Figure 3 shows that the HE, 2DHE, and MMSICHE methods over-enhance the moon, making the margin of the moon scattered on the results. The WAHE method enhances the sky too much making the background sky and the moon become an entire bright sky. The AGCWD method extends the gray levels to both ends, making the bright sky brighter and the dark background darker. The ESIHE method does enhance the background, but it introduces halo effect to the moon making the moon blurred. The HE, ESIHE, 2DHE, MMSICHE, and WAHE methods amplify the noise at different levels. Only the proposed method provides visually enhanced image. The output image of the proposed is more bright than the input, and the moon is not blurred.

In Fig. 4, the HE, ESIHE, 2DHE, MMSICHE, and WAHE methods over-enhance some of the bricks with different levels. The result of AGCWD is too dark and makes the building less clear. Only the proposed produces visually pleasing result.

Table 1 Enhancement comparison for applying the reference methods on Fig. 2

Table 2 Enhancement comparison for applying the reference methods on Fig. 3

Table 3 Enhancement comparison for applying the reference methods on Fig. 4

Table 4 Enhancement comparison on 300 test images by average

3.2 Objective assessment

Tables 1, 2, 3 list the performance values of DE, PSNR, EBCM, GMSD, and MCSD as shown in Figs. 2, 3, 4. Table 4 presents the average values of aforementioned five performance metrics on 300 test images.

Table 1 shows that, of all five measurement metrics, the proposed method outperforms the other six reference methods. On PSNR, GMSD, and MCSD metrics, the proposed method is much better than all the other reference methods. Especially for the GMSD and MCSD measurements, the proposed method is better almost by one order of magnitude even compared with the second best ones.

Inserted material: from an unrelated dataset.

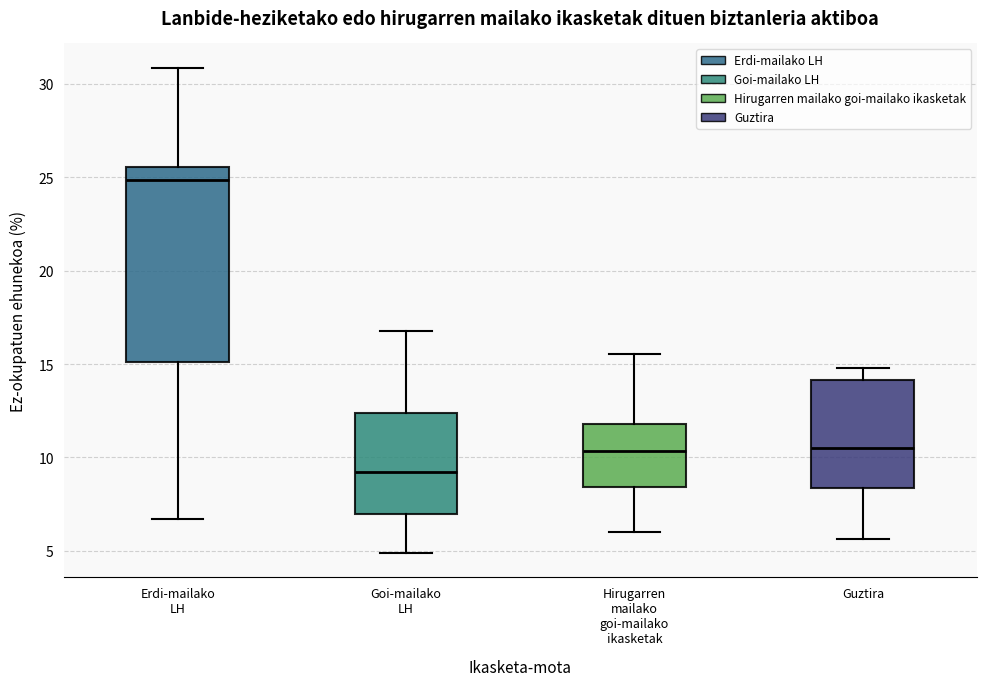

Comparing the boxes themselves (not the whiskers), which one is the tallest?

Erdi-mailako LH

Table 2 demonstrates that the proposed method outperforms the other six reference methods measured by DE, GMSD, and MCSD. The proposed method ranks the third on PSNR, and the first two are the MMSICHE and AGCWD methods. However, they perform bad on EBCM as inferior to all other methods by one order of magnitude. Since EBCM measures the enhancement level, both the MMSICHE and AGCWD methods do not enhance the target image. The proposed method performs the third on EBCM, and the WAHE and 2DHE are the best two. But they attain high EBCM by augmenting the noise level, which is indicated by their worst PSNR scores and visual quality shown in Fig. 3.

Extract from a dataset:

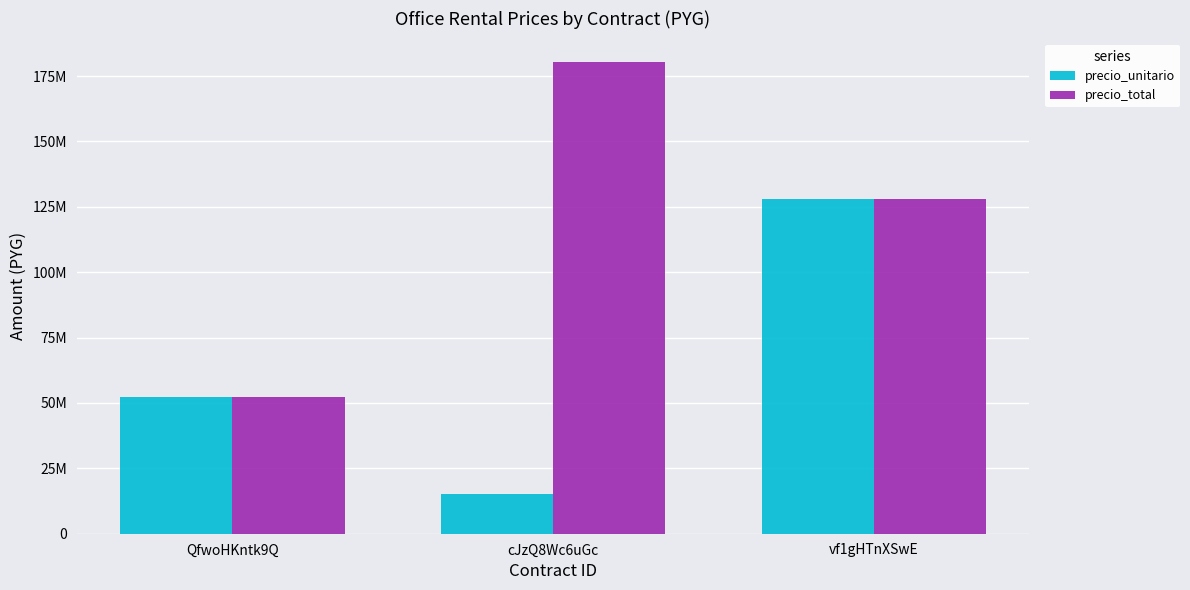

The value of precio_unitario at vf1gHTnXSwE is 65723161. True or false?

False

As for Table 3, the proposed method produces the best image quality measured by DE, PSNR, GMSD, and MCSD. One thing that needs to be noted is the proposed method attains the same second best EBCM score as the 2DHE method, but provides much better image quality measured by the other five metrics.

Table 4 presents the average experimental results on 300 test images. The ESIHE and MMSICHE attain better PSNR values than the proposed method. But on average, both method barely enhance the edge information as indicated by their EBCM value of 101.850 and 102.004, respectively, which are almost the same as the original average EBCM value 101.386. The best two average values on EBCM are 117.041 and 116.094 by the WAHE, and HE method, respectively. However, both methods suffer from noise artifacts effect as indicated by their low PSNR values. The proposed method performs the best on DE, GMSD, and MCSD, and the second best on PSNR.

4 Conclusion

we proposed a contrast enhancement method that performs well on many image quality metrics. On average, the proposed algorithm have some improvements of 2.89, 9.83, 28.32, and 26.38% over the second best ESIHE algorithm on DE, EBCM, GMSD, and MCSD. Though the proposed method ranks the third on PSNR, the two methods with the highest PSNR values (ESIHE and MMSICHE) barely improve the contrast as denoted by their EBCM values which are almost the same as the input. The proposed method ranks the third on EBCM too. The best two are WAHE and HE, but they performs much worse on the other four metrics. In a word, the overall performance of the proposed method is superior to state-of-the-art reference methods.